Le petit chien, inconsciemment sacrifié dans mon équipée, car moins soucieuse et moins bousculée, j'aurais peut-être remarqué les signaux de sa maladie et réagi plus vite. 
On pourrait penser que j'ai quitté la Russie pour aller vers une vie meilleure, mais en réalité, il n'en est rien, et réfléchir là dessus tombe à point pour moi, puisque une journaliste, Vera Polyt, me pose la question qui intrigue tous les Russes.
Pourquoi suis-je partie? J'étais bien planquée dans le Gard, au soleil, avec le climat idéal pour mon arthrose et ma sinusite, un excellent médecin généraliste, le monastère de Solan, la mère Hypandia. Les paroissiens m'aimaient bien, et aussi les commerçants du village, les clients du café. Il y a des chances pour que cela tourne très mal en France, en tous cas, les maîtres du monde et notre gouvernement à leur solde font vraiment tout pour cela, mais à mon âge, il est plus simple d'attendre la fin du monde là où l'on se trouve ...
 Je suis partie sans doute parce que je ne pouvais pas faire autrement, pour être en paix avec moi-même. Et je suis globalement en paix.
Tous les jours que je fais, je faillis à tous mes devoirs de chrétienne, j'oublie mes prières ou néglige le jeune, enfin je ne suis pas du tout à la hauteur, mais je suis partie quand même, à reculons, avec toutes sortes d'oreillers, de parachutes, de petites laines, de valises, de petits chiens et de petits chats, je suis partie accomplir ce pour quoi je suis née et suivre le sens de toute ma vie, parce que sinon, j'aurais eu l'impression de mourir à côté de la plaque. J'ai choisi la nuit polaire, la patinoire-pataugeoire moins un plus un, les douleurs arthrosiques, la sinusite et j'ai perdu mon petit chien chéri dans l'affaire. Mais comme toujours dans ces cas-là, et c'est le signe que je suis en bonne voie, je suis puissamment aidée. Les choses sont difficiles mais elles s'arrangent. Les gens sont avec moi extrêmement serviables et secourables. De tous côtés on m’accueille à bras ouverts. Je suis obligée de compter avant tout sur Dieu, c'est ce que je fais, et Il m'aide.
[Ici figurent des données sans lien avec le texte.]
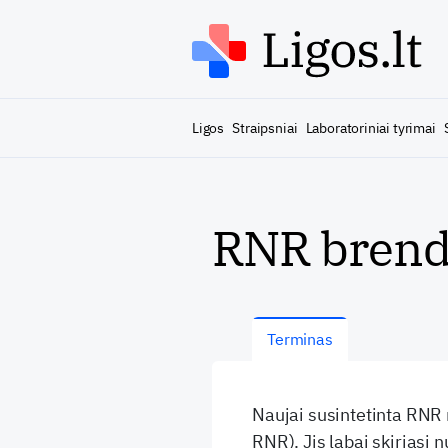
Ligos
Straipsniai
Laboratoriniai tyrimai
RNR bren
Terminas
Naujai susintetinta RNR 
RNR). Jis labai skirias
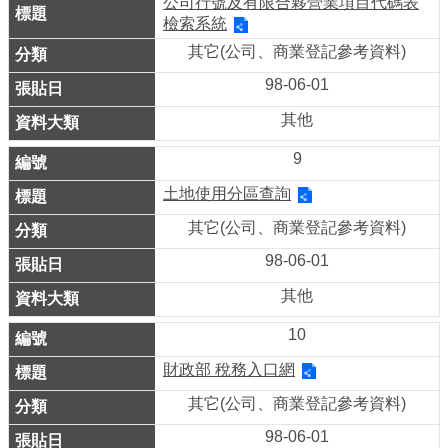
ENGLISH
公司行號及有限合夥營業項目代碼表
檢索系統
常
其它(公司、商業登記參考資料)
見
98-06-01
問
其他
答
9
雙
土地使用分區查詢
語
詞
其它(公司、商業登記參考資料)
彙
98-06-01
其他
臺
北
10
通
財政部 稅務入口網
陳
其它(公司、商業登記參考資料)
情
98-06-01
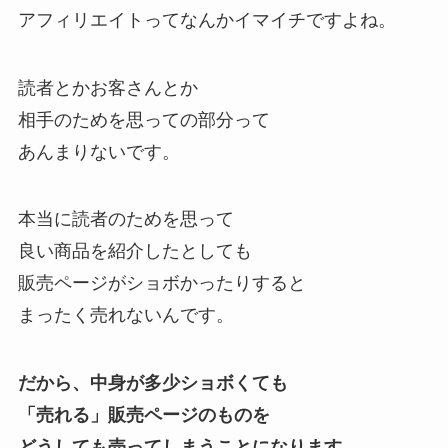
アフィリエイトってなんかイマイチですよね。
読者とかお客さんとか
相手のためを思っての部分って
あんまりないです。
本当に読者のためを思って
良い商品を紹介したとしても
販売ページがショボかったりすると
まったく売れないんです。
だから、中身が多少ショボくても
「売れる」販売ページのものを
どうしても売ってしまうことになります。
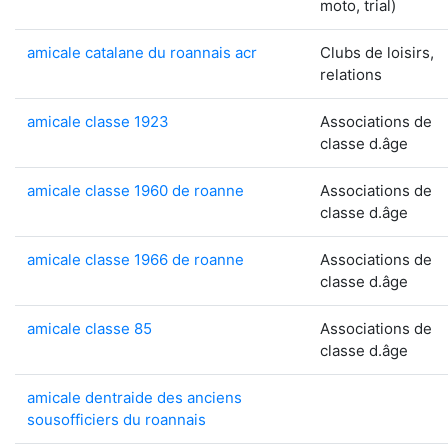
moto, trial)
amicale catalane du roannais acr
Clubs de loisirs,
relations
amicale classe 1923
Associations de
classe d.âge
amicale classe 1960 de roanne
Associations de
classe d.âge
amicale classe 1966 de roanne
Associations de
classe d.âge
amicale classe 85
Associations de
classe d.âge
amicale dentraide des anciens
sousofficiers du roannais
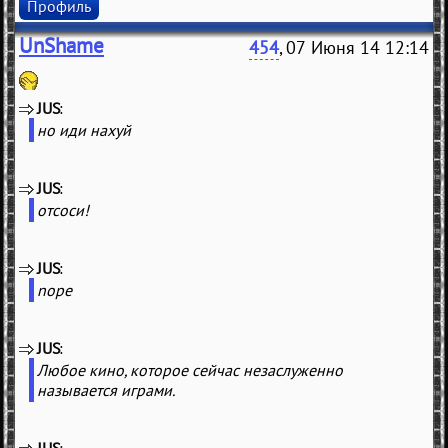
Профиль
UnShame
454
, 07 Июня 14 12:14
JUS
(
)
но иди нахуй
JUS
(
)
отсоси!
JUS
(
)
nope
JUS
(
)
Любое кино, которое сейчас незаслуженно
называется играми.
JUS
Je suis venue, entre autres, dire aux Russes de s'aimer tels qu'ils sont, et le message semble être bien passé. J'en suis même étonnée. Comme quoi, lorsqu'on parle avec sincérité et amour, on est entendu, on est aussi entendu de ceux qui écument de haine, mais ce sont des choses auxquelles il faut se préparer et s'attendre...
On m'a dit: "L'exil est une renaissance choisie, et c'est tout." En réalité, s'il s'agit de renaissance, c'est peut-être de celle qui suit la mort du "vieil homme". Je suis peut-être en train de mourir à ce que j'étais, mais il s'agit plus d'un accomplissement ultime que d'une renaissance.